Neste 19 de setembro, celebramos os 104 anos do Patrono da Educação Brasileira, Paulo Freire.

Professor, escritor e pesquisador, Freire se consagrou no Brasil e no mundo afirmando a educação como uma ferramenta de transformação social e ato de liberdade. Ainda hoje se mantém como o brasileiro com mais títulos de Doutor Honoris Causa. Ao todo, são 41 instituições de ensino que lhe concederam a honraria. 

Natural de Fortaleza (PE), Freire nasceu em uma família de classe média e desde sempre se sensibilizou com as mazelas vividas ao seu redor. Movido pelo amor à vida e pela crítica às desigualdades produzidas pelo capitalismo, Paulo Freire escreveu obras importantes que repensam a relação entre quem ensina e quem aprende. Para ele, as(os) educandas(os) não deveriam ser vistos como receptores passivos de informação, mas como pessoas ativas no processo de aprendizagem. Ele criticava o modelo tradicional de educação, onde o conhecimento é simplesmente “depositado” nas(as) alunas(os), e defendia uma troca entre educadoras(es) e estudantes, valorizando a experiência de ambos. Assim, a educação se tornaria uma ferramenta de desenvolvimento da consciência crítica. 

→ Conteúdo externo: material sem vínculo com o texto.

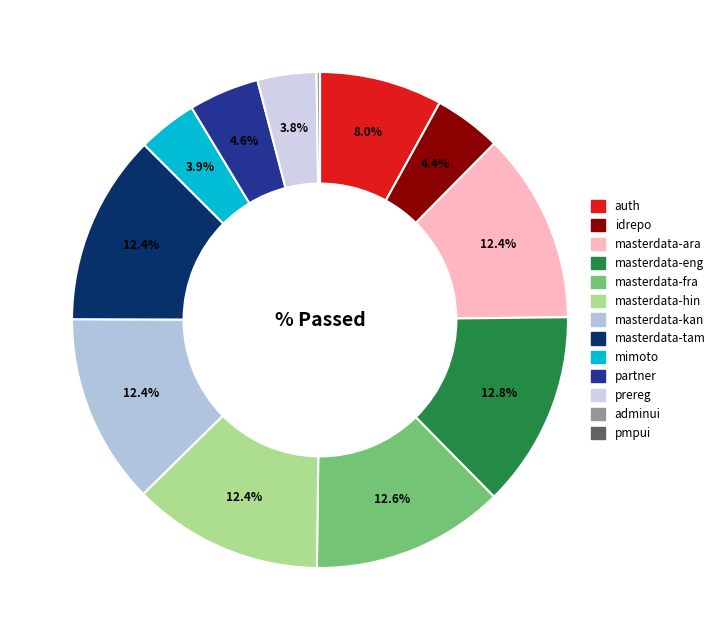

What is the ratio of the value at prereg to the value at idrepo?

0.9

Suas obras se tornaram referência internacional em educação. A experiência mais destacada é a de Angicos, no Rio Grande do Norte, quando, em 1963, cerca de 300 trabalhadoras(es) foram alfabetizadas(os) em 40 horas de estudos.  Naquele ano, a taxa de analfabetismo no Brasil era maior do que 40%. Pelo êxito após esse experimento, o então ministro da Educação, Darcy Ribeiro, recomendou a Paulo Freire que concebesse o futuro Programa Nacional de Alfabetização. Uma das metas era alfabetizar 1,8 milhão de pessoas, no primeiro ano, com o “Sistema Paulo Freire”. Com o golpe civil-militar de 1964, Freire foi preso e o Plano Nacional de Alfabetização foi extinto. 

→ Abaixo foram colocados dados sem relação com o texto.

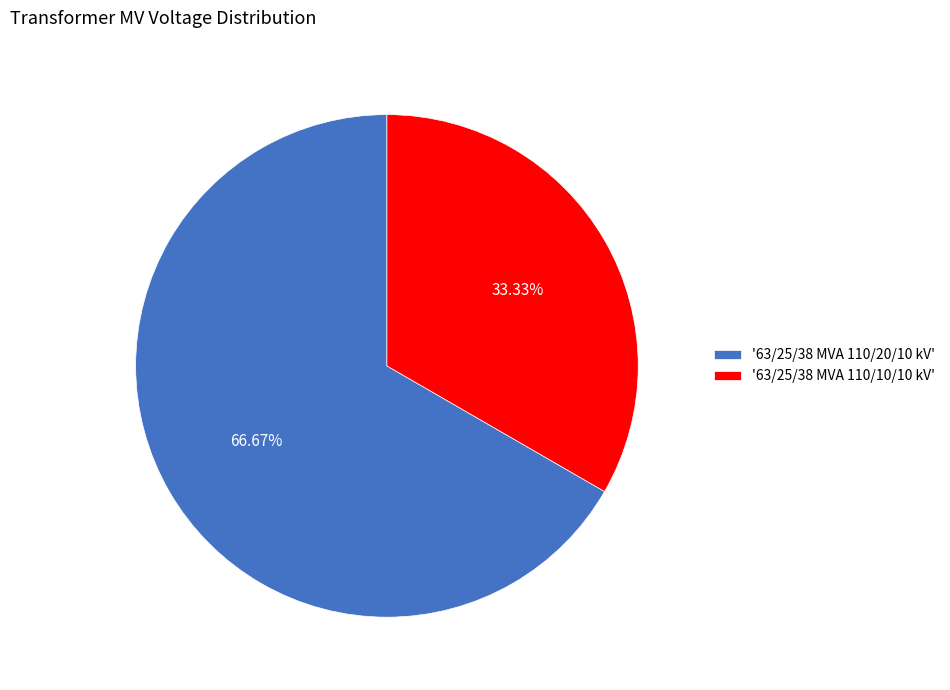

To the nearest percent, what is the average slice percentage?

50%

Experiência em Angicos (RN), quando 300 trabalhadoras(es) foram alfabetizadas(os) em 30 horas. Fonte: Acervo do Instituto de Educação e Direitos Humanos Paulo Freire.

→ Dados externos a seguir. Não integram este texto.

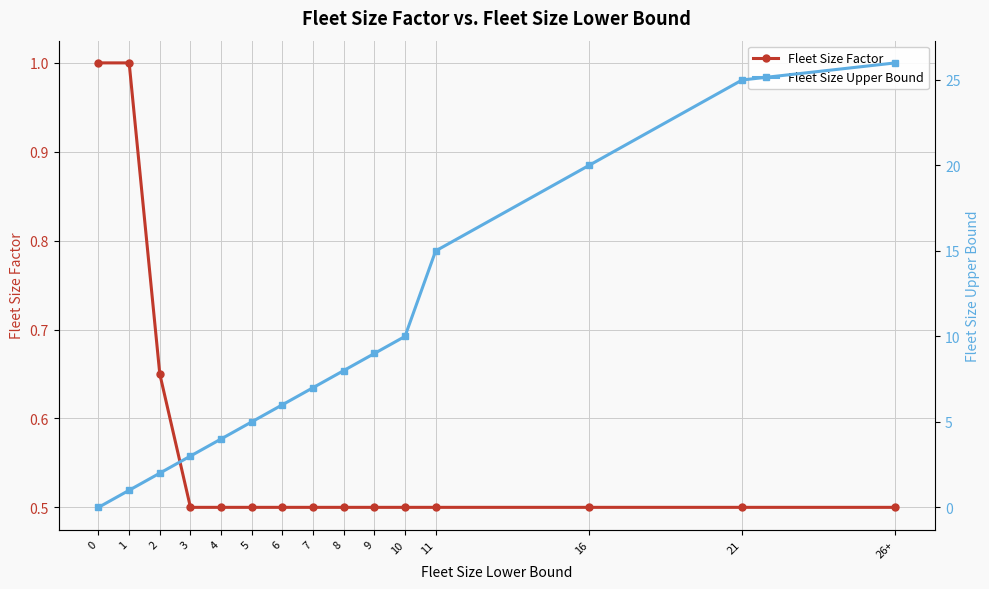

True or false: Fleet Size Factor and Fleet Size Upper Bound cross at least once.

False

Contudo, o educador não abandonou a luta. Seu livro mais lido, “Pedagogia do Oprimido”, foi traduzido para 25 línguas, tornando-se uma referência global na educação popular. Sua obra e vida inspiram educadoras(es) no mundo inteiro a lutar por uma educação humanizadora e transformadora, que esteja a serviço da classe trabalhadora. 

Hoje, o CPERS homenageia Paulo Freire, cuja trajetória nos inspira e fortalece nosso compromisso com a luta em defesa da educação pública. Seu legado seguirá vivo na memória de todas(os) que ousam transformar a realidade que nos desafia. Como ele mesmo afirmou: “o educador se eterniza em cada ser que educa”. Seguiremos firmes, porque educar é também transformar!